PRINCE: How nice – how special. Were they coming in legally then?
KLEIN: Well, they were coming in both…both legally and illegally.
PRINCE: There was still a –
KLEIN: Yes – trickling – they were always trickling in illegally because different countries had their different backgrounds, different nationalities and many of them didn’t have – didn’t have the help that was given to them by the Joint Distribution Committee and others. So that was the majority, I believe, was legal but many of them came in just to get away from the conditions that they had been living under the past several years.
PRINCE: Okay. Coming from Europe and seeing all the Jews and the D.P. camps, going to Palestine, seeing them in resettlement, knowing that you were actually seeing some of those Jews who had found a home, uh, that must have been almost exhilarating. And how did you feel being in Palestine, yourself?
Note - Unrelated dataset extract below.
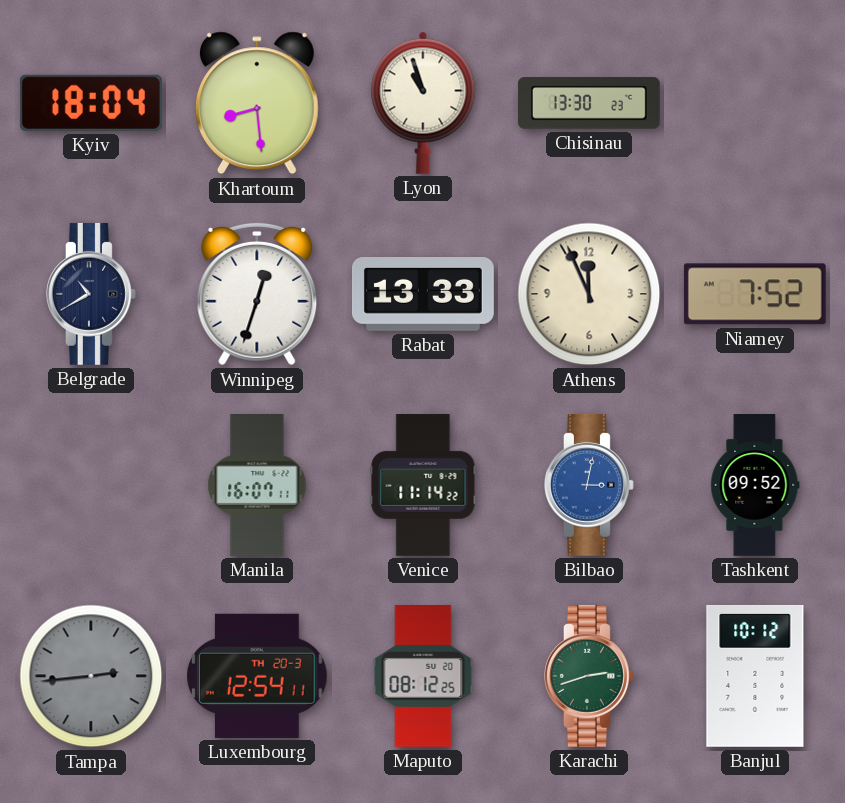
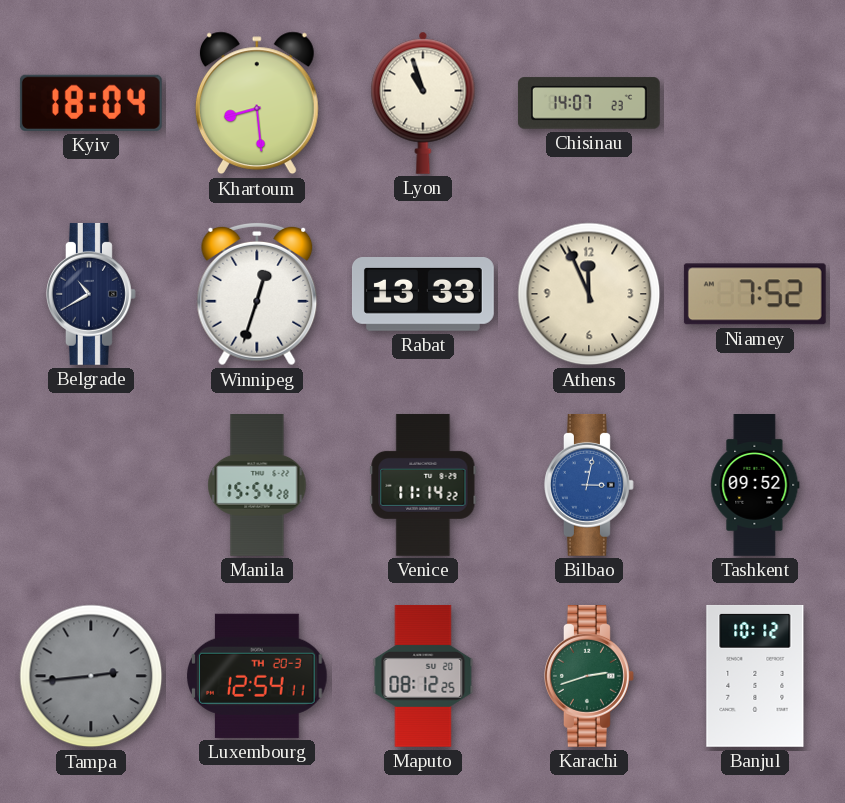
Chisinau: 13:30 -> 14:07
Manila: 16:07 -> 15:54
KLEIN: Well, I did feel real good about it, no question about that in my mind. And I again touched on it earlier when I spoke of the spirit of the people, of the Jews of Palestine. This was their country! They weren’t the least bit concerned about being able to defend it, although they didn’t have at that time all the arms and weaponry that they have today. But they felt that they could defend it and that they could make it a democracy and that they were anxious to have a democracy. And the youth of Palestine…the exuberance of the young women. I have in mind one girl, Judy, a little girl that wore bobby sox and tennis shoes who was one of our escorts in coming over on the convoy from Lydda Airport that I described earlier. There were many like her and her counterpart. I can see her visually now standing with her stengun and her clip of ammunition. But these were, in my opinion, like any American bobby soxer. “Bobby soxer,” which was an expression that was common some 40 years ago in this country. She was, no doubt, just in my mind, just the same as any bobby soxer here in Ladue, Clayton, or in St. Louis. But she was a part of the times and conditions and environment that existed there when these Jews that were determined to have a country of their own so that never again, as Begin said recently, would there be a Holocaust.
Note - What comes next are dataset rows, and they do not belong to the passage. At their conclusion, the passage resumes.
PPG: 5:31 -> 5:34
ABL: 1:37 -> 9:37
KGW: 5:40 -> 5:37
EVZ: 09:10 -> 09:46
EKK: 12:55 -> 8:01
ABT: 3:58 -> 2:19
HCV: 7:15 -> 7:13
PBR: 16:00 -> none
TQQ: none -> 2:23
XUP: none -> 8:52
PRINCE: Now it’s time to go home and you came home and you each, I believe, made a report at Kiel Auditorium for the express purpose of raising money to help these people that you had just seen.
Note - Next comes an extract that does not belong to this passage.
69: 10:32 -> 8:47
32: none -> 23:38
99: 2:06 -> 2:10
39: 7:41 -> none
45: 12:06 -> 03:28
KLEIN: That’s right. We, I’m glad to be able to tell you that the Kiel Auditorium was crowded…crowded. And the late Rabbi Gordon was the chairman of that meeting and the local people here and all the six of us that participated were invited. We each were assigned a topic to speak on and I believe that mine was to speak on Palestine, and I did. And I remember well my closing words which were, “They want to live in a country that cries out to them, ‘Welcome, welcome.’ They want to be fishermen in the sea, tillers of the soil, architects and builders!”
PRINCE: Thank you. Thank you very much. I appreciate your time and your words.